Достоверность «Человека-невидимки» необыкновенная. Здесь все наглядно и осязаемо. И от этого становится особенно интересным. Мы вместе с бродягой Марвелом рассматриваем пожертвованные ему башмаки с вниманием, с каким никогда, быть может, не рассматривали собственные. Чему тут удивляться — ведь это главная принадлежность его, так сказать, «спецодежды»! Мы с не меньшим удивлением, чем сами герои, замечаем вдруг стакан, повисший в воздухе, и револьвер, движущийся в сторону дома, осажденного невидимкой. Мы наблюдаем, как Гриффин курит, и для нас, как на уроке анатомии, обозначается его носоглотка. Для нас оказывается необыкновенно занимательным, как человек снимает рубашку, поскольку ничто не отвлекает нашего внимания — ее снимают с невидимого тела. Мы видим в каждый из этих моментов что-то одно — стакан, револьвер, причудливые изгибы табачного дыма, рубашку. И так во всем. Впоследствии, когда создавалась английская кинематография, Уэллс занял заметное место в этом новом виде искусства. Но приемы кино можно найти у него задолго до того, как он впервые посмотрел первый в своей жизни фильм. Прежде всего тот прием, который кинематографисты называют «крупным планом». В «Человеке-невидимке» этот прием оказался особенно нужен. Фантастическое здесь доказывается через реальное. Через подчеркнуто реальное. «У Герберта Уэллса увидеть — значит поверить, но здесь мы верим даже в невидимое»,— заметил о «Человеке-невидимке» один английский критик.
Сказка это или добротное реалистическое повествование?
Во всяком случае, фантастическая посылка разработана совершенно реалистическими средствами. Здесь показано все, что нужно, доказано все, что возможно.

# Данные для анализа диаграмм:

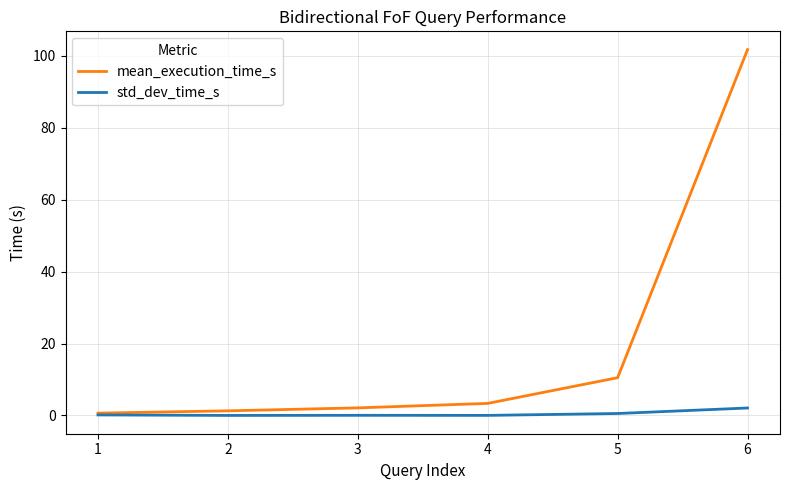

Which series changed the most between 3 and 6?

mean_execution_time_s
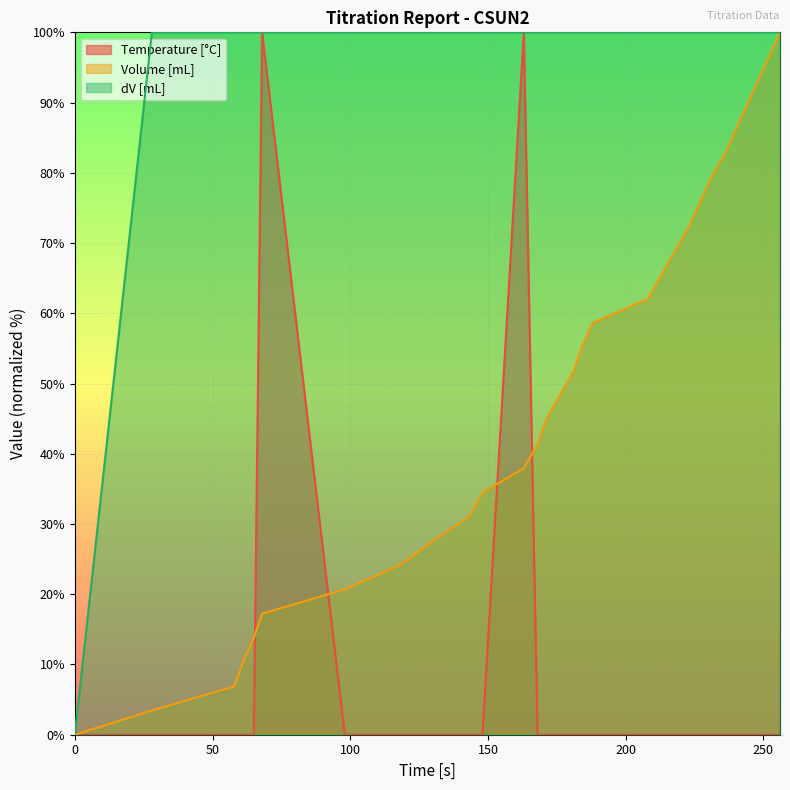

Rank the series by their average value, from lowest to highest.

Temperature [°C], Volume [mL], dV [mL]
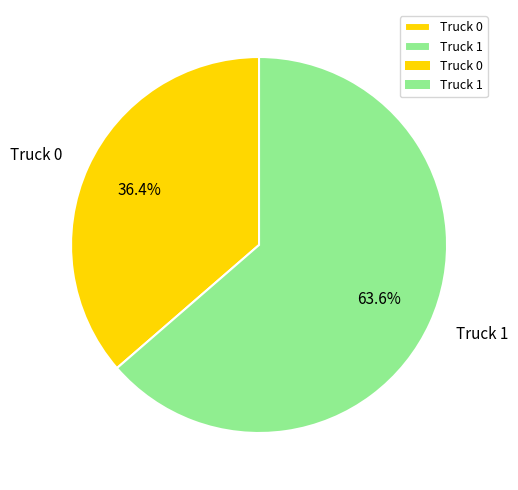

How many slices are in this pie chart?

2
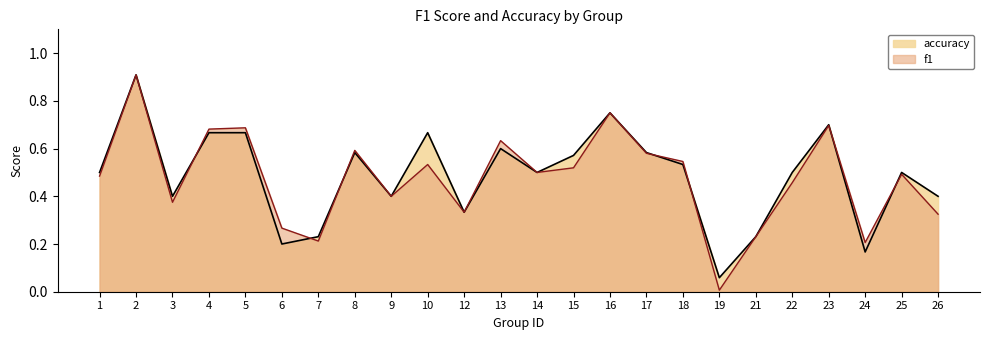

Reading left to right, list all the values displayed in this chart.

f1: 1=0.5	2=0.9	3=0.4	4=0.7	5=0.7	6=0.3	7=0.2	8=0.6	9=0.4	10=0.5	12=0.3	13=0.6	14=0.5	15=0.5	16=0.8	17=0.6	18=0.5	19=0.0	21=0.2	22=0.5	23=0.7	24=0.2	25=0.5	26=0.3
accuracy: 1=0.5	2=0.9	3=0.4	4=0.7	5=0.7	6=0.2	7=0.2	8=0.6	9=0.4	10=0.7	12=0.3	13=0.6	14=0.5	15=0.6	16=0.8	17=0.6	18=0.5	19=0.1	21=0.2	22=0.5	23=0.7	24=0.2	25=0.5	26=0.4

# Проверьте понимание:
1: Повторите дословно фрагмент текста о «Человеке-невидимке» от слов «Сказка это или» до слов «все, что возможно.».
2: Воспроизведите без изменений строки списка, начиная со строки со словами «Reading left to» и до конца списка включительно.

# Выполненное задание:
1:
Сказка это или добротное реалистическое повествование?
Во всяком случае, фантастическая посылка разработана совершенно реалистическими средствами. Здесь показано все, что нужно, доказано все, что возможно.

2:
Reading left to right, list all the values displayed in this chart.

f1: 1=0.5	2=0.9	3=0.4	4=0.7	5=0.7	6=0.3	7=0.2	8=0.6	9=0.4	10=0.5	12=0.3	13=0.6	14=0.5	15=0.5	16=0.8	17=0.6	18=0.5	19=0.0	21=0.2	22=0.5	23=0.7	24=0.2	25=0.5	26=0.3
accuracy: 1=0.5	2=0.9	3=0.4	4=0.7	5=0.7	6=0.2	7=0.2	8=0.6	9=0.4	10=0.7	12=0.3	13=0.6	14=0.5	15=0.6	16=0.8	17=0.6	18=0.5	19=0.1	21=0.2	22=0.5	23=0.7	24=0.2	25=0.5	26=0.4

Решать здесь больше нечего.